Jamaica Promotions Corporation (JAMPRO) has revealed the theme surrounding this year's staging of the annual Jamaica Film Festival. Titled 'Where Art Meets Business', this year's theme is aimed at creating new ways to extend Brand Jamaica's reach in the international film market.

According to a press release sent to The Gleaner, the film festival is set to serve as a business forum for Jamaican film-makers, writers and producers. It will aim to show industry insiders how to market their projects as a means to create wealth for members of the local film community and the industry as a whole. It is hoped that the festival will further promote Jamaica as a film-producing country and to foster the creation of Jamaican content with Jamaican casts and production teams. The festival also hopes to tap into the growth of technology to help promote film as a tool for nation building.

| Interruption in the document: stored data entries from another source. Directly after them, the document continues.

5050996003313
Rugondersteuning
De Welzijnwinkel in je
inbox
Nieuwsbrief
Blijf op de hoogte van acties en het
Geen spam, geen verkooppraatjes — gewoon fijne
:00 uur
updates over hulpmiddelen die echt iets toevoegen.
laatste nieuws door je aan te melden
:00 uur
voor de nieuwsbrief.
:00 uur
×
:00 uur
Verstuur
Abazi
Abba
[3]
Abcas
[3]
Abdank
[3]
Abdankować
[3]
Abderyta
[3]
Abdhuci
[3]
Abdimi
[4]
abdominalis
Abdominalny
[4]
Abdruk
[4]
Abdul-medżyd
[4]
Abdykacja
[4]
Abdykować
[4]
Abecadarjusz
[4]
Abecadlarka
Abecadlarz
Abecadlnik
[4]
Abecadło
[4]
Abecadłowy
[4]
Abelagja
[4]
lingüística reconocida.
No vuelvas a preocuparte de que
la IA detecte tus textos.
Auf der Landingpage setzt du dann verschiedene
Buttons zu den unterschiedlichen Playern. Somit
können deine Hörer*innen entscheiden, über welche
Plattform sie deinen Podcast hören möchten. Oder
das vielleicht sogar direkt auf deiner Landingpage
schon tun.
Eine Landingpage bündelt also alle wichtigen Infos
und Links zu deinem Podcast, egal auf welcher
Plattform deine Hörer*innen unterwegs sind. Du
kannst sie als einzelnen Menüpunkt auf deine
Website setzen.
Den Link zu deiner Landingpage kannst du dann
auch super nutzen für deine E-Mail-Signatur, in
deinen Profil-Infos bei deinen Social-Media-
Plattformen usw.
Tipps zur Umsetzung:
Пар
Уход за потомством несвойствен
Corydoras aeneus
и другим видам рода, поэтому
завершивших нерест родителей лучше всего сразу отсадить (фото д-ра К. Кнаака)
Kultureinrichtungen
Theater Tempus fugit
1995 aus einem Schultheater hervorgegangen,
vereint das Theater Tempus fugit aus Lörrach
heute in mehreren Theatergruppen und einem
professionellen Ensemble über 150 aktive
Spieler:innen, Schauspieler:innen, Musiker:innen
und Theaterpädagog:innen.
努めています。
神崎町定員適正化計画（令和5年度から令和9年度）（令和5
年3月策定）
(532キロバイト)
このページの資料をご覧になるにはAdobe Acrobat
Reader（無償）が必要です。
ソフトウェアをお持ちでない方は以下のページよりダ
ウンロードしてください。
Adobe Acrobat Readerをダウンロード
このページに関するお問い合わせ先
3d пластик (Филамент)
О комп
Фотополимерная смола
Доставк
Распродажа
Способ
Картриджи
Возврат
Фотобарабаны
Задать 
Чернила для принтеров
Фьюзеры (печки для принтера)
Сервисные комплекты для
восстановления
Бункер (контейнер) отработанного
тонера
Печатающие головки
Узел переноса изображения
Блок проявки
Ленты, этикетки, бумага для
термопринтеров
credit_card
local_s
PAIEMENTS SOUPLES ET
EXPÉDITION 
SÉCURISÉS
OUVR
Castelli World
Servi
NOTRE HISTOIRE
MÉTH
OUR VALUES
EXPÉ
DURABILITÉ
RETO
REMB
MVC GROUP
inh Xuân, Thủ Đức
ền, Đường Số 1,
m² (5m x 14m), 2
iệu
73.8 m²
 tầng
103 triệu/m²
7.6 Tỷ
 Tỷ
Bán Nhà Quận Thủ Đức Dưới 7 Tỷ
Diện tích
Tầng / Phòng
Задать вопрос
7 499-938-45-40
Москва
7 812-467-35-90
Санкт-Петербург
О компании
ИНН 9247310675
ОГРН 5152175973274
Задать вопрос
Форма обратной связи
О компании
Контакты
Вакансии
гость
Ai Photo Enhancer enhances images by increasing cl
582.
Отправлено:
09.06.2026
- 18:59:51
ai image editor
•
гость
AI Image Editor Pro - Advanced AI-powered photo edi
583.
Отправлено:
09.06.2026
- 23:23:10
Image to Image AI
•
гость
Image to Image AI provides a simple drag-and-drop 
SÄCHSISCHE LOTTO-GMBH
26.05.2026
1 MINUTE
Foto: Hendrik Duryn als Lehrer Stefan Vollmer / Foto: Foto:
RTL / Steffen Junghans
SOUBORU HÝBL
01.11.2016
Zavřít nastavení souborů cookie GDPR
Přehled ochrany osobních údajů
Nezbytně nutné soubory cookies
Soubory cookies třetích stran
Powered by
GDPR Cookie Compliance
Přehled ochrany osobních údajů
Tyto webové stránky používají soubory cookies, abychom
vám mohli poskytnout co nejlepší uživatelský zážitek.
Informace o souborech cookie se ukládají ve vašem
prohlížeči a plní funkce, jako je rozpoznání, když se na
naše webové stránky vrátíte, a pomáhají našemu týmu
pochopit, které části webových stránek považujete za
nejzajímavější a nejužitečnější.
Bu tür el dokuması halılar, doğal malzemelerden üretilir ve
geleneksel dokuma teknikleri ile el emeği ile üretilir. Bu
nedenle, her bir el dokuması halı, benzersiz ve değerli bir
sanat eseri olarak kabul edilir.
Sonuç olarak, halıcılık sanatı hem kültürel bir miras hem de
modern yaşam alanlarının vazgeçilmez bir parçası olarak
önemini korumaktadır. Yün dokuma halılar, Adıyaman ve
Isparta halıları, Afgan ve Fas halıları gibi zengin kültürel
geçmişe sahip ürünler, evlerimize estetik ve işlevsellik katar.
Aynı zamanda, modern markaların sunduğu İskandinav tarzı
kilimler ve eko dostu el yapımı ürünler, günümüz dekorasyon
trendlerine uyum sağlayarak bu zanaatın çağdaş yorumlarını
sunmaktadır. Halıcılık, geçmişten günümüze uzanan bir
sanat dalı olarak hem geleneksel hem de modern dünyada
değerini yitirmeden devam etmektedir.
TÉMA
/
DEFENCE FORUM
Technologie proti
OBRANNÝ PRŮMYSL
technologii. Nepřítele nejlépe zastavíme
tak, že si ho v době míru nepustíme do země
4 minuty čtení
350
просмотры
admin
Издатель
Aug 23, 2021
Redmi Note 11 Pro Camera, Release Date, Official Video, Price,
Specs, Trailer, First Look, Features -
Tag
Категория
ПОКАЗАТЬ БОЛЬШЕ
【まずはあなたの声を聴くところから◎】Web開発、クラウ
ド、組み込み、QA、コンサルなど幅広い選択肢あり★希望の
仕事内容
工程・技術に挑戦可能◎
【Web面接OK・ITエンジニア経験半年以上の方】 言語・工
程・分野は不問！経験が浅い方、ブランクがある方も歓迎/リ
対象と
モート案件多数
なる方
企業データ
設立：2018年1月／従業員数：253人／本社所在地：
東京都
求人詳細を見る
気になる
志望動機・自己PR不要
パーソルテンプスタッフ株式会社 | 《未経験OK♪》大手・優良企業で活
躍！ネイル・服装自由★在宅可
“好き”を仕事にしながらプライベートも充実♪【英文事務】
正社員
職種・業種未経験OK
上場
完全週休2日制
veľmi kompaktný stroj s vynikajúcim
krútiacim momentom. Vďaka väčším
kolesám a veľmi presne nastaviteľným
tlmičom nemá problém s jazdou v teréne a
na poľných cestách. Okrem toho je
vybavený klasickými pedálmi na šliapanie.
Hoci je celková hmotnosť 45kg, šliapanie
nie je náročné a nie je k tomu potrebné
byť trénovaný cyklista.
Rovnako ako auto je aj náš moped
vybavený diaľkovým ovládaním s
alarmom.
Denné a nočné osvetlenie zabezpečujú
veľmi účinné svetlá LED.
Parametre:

JAMPRO also revealed some of their other plans for the duration of the festival, including a session geared at establishing the connection between film and music. Recognising that music and film in Jamaica are inextricably linked, JAMPRO thought it important to partner with Tuff Gong International for this year's festival staging, and that partnership will show that music and film in Jamaica go hand in hand. They also hope to guide potential film-makers to bring about an understanding of the rules governing the use of music in film.

 

Marketing Jamaican content

 

Over the years, the Jamaica Film Festival has helped to assist JAMPRO with marketing Jamaican content in international markets, as well as develop local talent through workshops and other sessions. The Jamaica Film Festival aims to create these opportunities by, first, providing an avenue for local film-makers to showcase their work in their own cultural space. To execute the film festival, JAMPRO has recruited Paula Madison, Canadian High Commissioner Robert Ready, Horace Madison, Tonya Lee Williams and other international film and media heavyweights, to form the body that will manage various aspects of the festival and provide the needed support for the artists.

The film festival will run from July 7 - 11.